- Study questions
**1.** Render this sentence from the text on archaeology in schools into Spanish: "These two seemingly unconnected problems can be addressed simultaneously."
**2.** Write out the part of the text on archaeology in schools starting at "Volume 20, Number" and ending at "the same aims.", word for word.

- Text shown
--------------------

Welcome to a new partnership. The past decade has seen a growing relationship between the world of professional educators and professional archaeologists-a relationship that can be mutually beneficial. The growing crisis in our schools, symbolized by low test scores, high drop-out rates, drugs, violence, and boredom, and fueled by economic problems, decreases in federal and state educational funding, latch-key students, single-parent families, students living below the poverty level, lack of role models, and over-indulgence in television, has thrown educators into a precarious and unenviable position.

At the same time, archaeologists are struggling with major assaults on non-renewable cultural resources throughout the country. Intensive development, particularly in the Sunbelt region of the southeastern United States, destroys countless archaeological sites daily-sites unprotected by federal and state laws. Site vandals and “looters” trash archaeological sites while searching for intact or unusual artifacts that they hope will bring a hefty price in the collectors’ market. An increasingly weak economy has led to major cutbacks in government and private grants supporting archaeological research.

The unpleasant dilemmas faced by both educators and archaeologists have resulted in an amazing revelation. These two seemingly unconnected problems can be addressed simultaneously. Archaeology is a wonderful medium for enticing students to learn because it is exciting, adventurous, and mysterious. Archaeology is the perfect vehicle for educators because its multidisciplinary nature allows it to address many of the Quality Core Curriculum objectives mandated by the state of Georgia, including visual arts, science, English and Language Arts, Mathematics, and Social Studies. It improves students’ skills in logic, interpretation, research, and problem solving while enabling students to become aware and tolerant of other cultures, work together in groups, improve self-confidence, and actually discover that learning can be fun!

Students, however, are not the only beneficiaries of an archaeology curriculum in the classroom. Archaeologists finally will be able to enjoy the rewards of a grass-roots archaeological education. An educated and informed public is a public that will support legislative protection of archaeological sites. It is a public that will slowly turn from artifact collectors to site recorders, from purchasers of illegally obtained artifacts to prosecutors of site vandals. Some in the archaeological community protest the introduction of archaeology into the school system on the basis that “a little knowledge is a dangerous thing”. What better rebuttal is there than examining the status quo? Dedicated educators (and everyone who embraces an archaeology curriculum) know and stress the importance of site preservation, ethics, and professional supervision. What better or more numerous heralds could the professional community have than educators throughout the state and the country?

Volume 20, Number 1 of Early Georgia‚ “Used Archaeology: Practical Classroom Ideas for Teachers, by Teachers” has been prepared with the goals of both educators and archaeologists at the forefront. It is hoped that it will help fill a void in the state of Georgia and perhaps be a useful model or stepping stone for others with the same aims.

This issue has two main sections. The first has a series of first-person experiences authored by teachers who have used archaeology in the classroom. The second main section discusses a series of archaeologically-related activities teachers have found successful in their classrooms.

--------------------

- Plotted data pictures
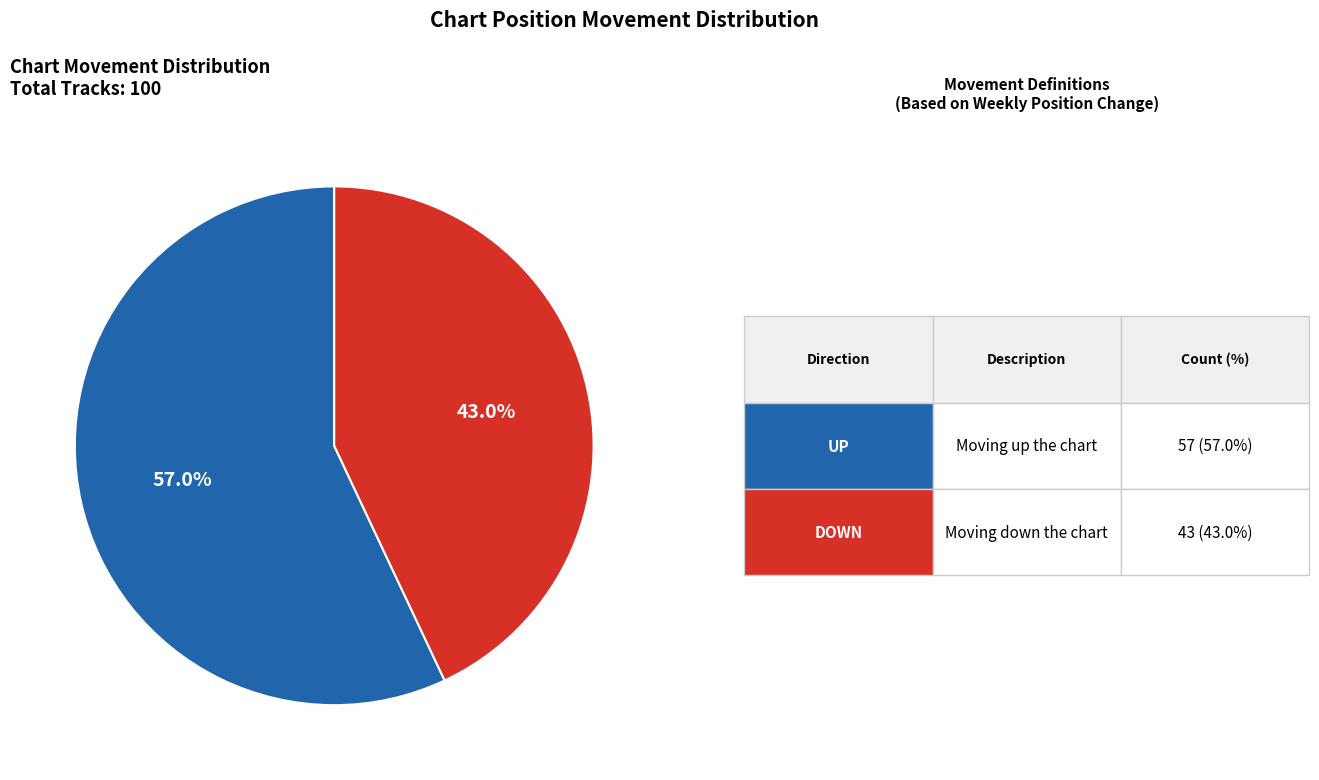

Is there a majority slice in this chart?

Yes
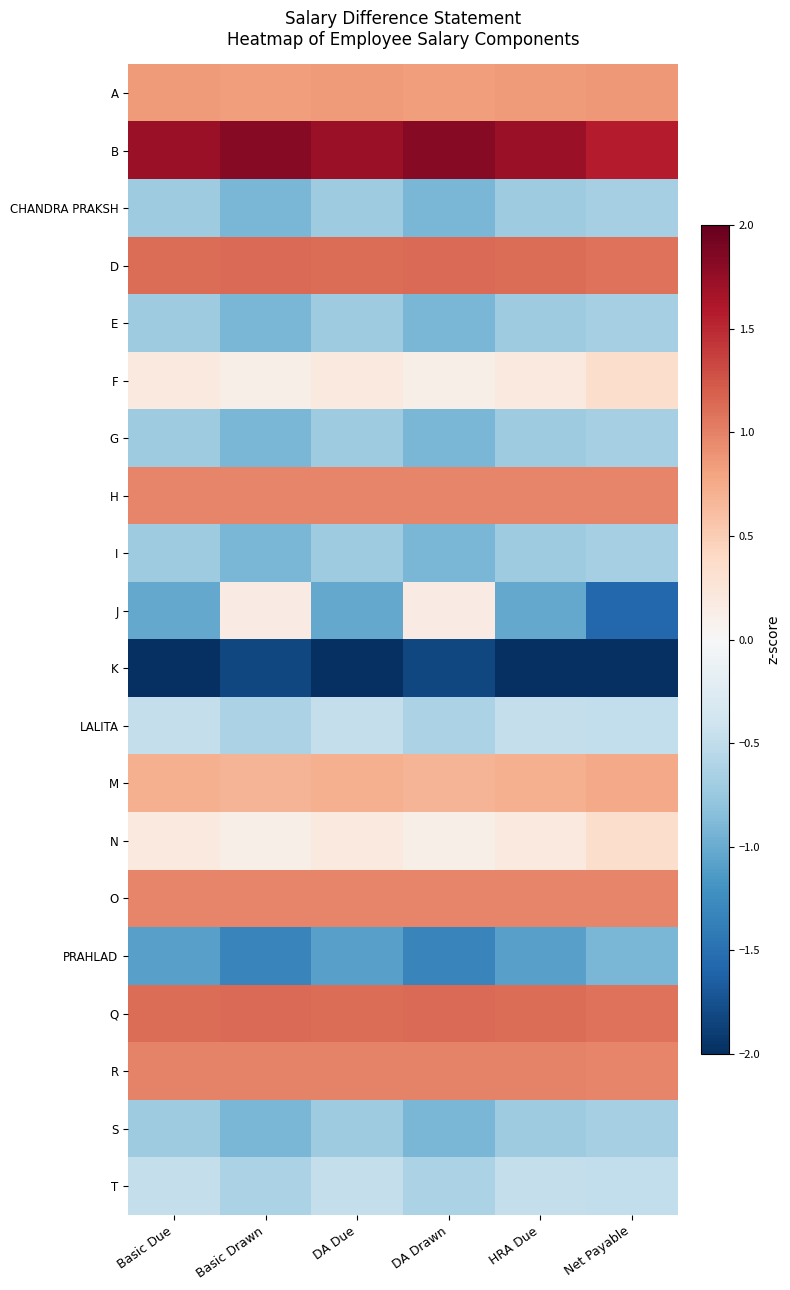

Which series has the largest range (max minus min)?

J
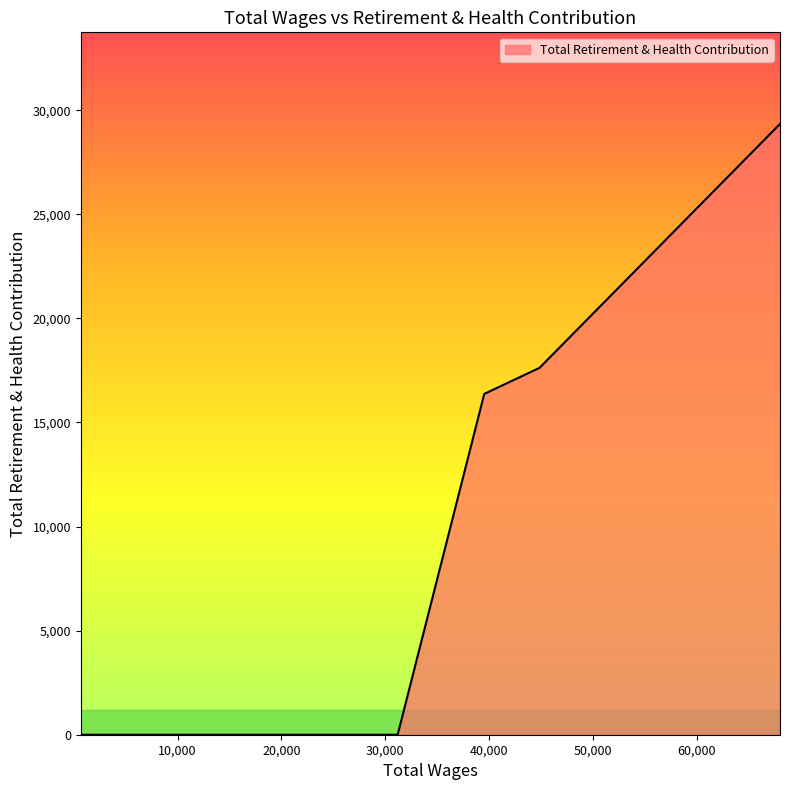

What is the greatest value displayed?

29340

--------------------

- Your responses
**1.** Estos dos problemas aparentemente inconexos pueden abordarse simultáneamente.

**2.**
Volume 20, Number 1 of Early Georgia‚ “Used Archaeology: Practical Classroom Ideas for Teachers, by Teachers” has been prepared with the goals of both educators and archaeologists at the forefront. It is hoped that it will help fill a void in the state of Georgia and perhaps be a useful model or stepping stone for others with the same aims.